Last autumn, cash flooded into the market for garlic, and then into the wholesale market for dried chilli peppers, which tripled in price in late 2009 to about 30 yuan ($4.40) per kilogram. Market vendors complained of scarce supplies, and consumers and restaurants griped about the cost. In an earlier speculative frenzy, investors focused on Pu'er tea.

"Farmers were hoarding the chilli peppers, expecting the price to rise, and the market speculators were buying as much as possible to control the supply," said Gao Wang, an analyst with Beijing Orient Agri-business Consultant Ltd, a leading agriculture and food business consulting company.

Underscoring their appetite for risk, some of the Wenzhou speculators will be heading to Dubai for property bargain hunting over the Chinese New Year holiday in February even after some were burned by the Middle Eastern city state's meltdown in late 2009.

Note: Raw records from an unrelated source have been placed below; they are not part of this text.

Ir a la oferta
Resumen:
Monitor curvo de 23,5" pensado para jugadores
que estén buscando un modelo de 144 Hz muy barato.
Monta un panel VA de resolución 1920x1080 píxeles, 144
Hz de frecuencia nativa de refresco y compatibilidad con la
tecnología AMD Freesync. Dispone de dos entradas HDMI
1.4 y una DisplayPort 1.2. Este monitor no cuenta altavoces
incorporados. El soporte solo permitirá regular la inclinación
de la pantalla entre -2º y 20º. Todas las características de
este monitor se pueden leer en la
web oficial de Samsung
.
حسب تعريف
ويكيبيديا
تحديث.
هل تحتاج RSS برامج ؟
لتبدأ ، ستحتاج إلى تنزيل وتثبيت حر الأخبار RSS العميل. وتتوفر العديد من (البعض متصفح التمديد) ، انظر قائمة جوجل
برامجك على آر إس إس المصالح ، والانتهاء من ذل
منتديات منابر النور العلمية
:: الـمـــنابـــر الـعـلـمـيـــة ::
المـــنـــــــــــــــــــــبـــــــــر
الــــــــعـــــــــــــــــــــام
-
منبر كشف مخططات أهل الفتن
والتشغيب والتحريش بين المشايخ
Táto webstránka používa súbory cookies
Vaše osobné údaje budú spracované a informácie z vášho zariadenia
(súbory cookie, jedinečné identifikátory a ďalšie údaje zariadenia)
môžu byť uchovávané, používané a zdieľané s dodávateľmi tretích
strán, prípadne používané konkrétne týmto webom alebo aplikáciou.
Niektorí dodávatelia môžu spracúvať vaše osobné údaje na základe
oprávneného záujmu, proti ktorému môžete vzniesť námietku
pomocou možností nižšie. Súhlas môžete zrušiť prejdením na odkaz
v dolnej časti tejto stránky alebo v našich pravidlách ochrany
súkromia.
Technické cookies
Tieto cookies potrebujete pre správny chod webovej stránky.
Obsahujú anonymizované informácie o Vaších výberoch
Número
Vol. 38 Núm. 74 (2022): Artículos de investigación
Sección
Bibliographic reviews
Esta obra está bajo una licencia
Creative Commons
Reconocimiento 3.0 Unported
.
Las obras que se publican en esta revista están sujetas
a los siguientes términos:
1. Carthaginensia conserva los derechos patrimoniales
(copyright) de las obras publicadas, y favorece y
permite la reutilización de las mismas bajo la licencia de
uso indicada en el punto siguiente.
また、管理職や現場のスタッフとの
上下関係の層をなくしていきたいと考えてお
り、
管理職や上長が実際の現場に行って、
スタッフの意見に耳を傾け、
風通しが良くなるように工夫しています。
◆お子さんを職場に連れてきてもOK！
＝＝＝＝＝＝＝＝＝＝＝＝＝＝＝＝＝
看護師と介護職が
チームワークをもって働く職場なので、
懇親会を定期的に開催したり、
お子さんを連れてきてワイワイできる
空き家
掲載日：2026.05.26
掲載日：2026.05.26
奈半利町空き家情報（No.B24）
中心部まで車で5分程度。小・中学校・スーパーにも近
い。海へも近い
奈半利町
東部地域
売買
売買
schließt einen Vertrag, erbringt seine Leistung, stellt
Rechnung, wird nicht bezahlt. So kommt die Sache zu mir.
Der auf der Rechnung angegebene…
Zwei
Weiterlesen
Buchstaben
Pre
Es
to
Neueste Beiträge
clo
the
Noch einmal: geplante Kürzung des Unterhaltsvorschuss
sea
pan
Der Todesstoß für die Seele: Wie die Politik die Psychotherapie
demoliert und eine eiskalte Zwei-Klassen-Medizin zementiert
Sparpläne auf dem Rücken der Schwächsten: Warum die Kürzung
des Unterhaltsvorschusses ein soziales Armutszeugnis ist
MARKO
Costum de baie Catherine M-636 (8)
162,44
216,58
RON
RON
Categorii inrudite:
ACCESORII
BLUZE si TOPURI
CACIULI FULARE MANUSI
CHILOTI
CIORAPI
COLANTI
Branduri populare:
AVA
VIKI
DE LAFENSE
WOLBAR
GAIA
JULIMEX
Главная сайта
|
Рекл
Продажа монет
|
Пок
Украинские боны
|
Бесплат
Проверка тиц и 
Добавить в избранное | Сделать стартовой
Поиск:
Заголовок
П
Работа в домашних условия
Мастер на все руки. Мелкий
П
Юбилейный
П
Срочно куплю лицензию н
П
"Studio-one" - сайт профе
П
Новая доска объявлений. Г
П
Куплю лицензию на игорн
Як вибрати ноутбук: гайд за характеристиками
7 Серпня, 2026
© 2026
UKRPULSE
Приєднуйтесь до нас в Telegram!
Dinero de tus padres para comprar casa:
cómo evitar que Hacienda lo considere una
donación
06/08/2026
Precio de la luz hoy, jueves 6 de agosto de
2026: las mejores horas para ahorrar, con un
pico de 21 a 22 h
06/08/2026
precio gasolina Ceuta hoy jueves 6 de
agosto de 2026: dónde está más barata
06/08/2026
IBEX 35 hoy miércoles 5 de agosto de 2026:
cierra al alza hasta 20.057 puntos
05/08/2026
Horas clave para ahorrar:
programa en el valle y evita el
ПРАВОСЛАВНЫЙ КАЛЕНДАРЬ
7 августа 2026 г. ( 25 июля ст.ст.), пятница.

"Most of us have realized that traditional manufacturing industries no longer bring us more profits, so many who used to run factories are switching to stock markets or real estate," said Zhou Dewen, the head of a Wenzhou business association, who is heading the tour. "We think it's time to go and see how is Dubai's economy going as opportunity always follows after the crisis," Zhou said.

For now, economists say, China's planners are likely to confine tightening to technical tinkering to discourage excess lending. They are likely to wait some time before raising benchmark interest rates or cutting back on the government stimulus spending credited with helping revive domestic demand — and creating jobs.

The government has successfully navigated numerous crises using such a piecemeal, gradual approach — including sweeping state industry reforms that slowly but surely put tens of millions of workers out of their jobs during the 1990s.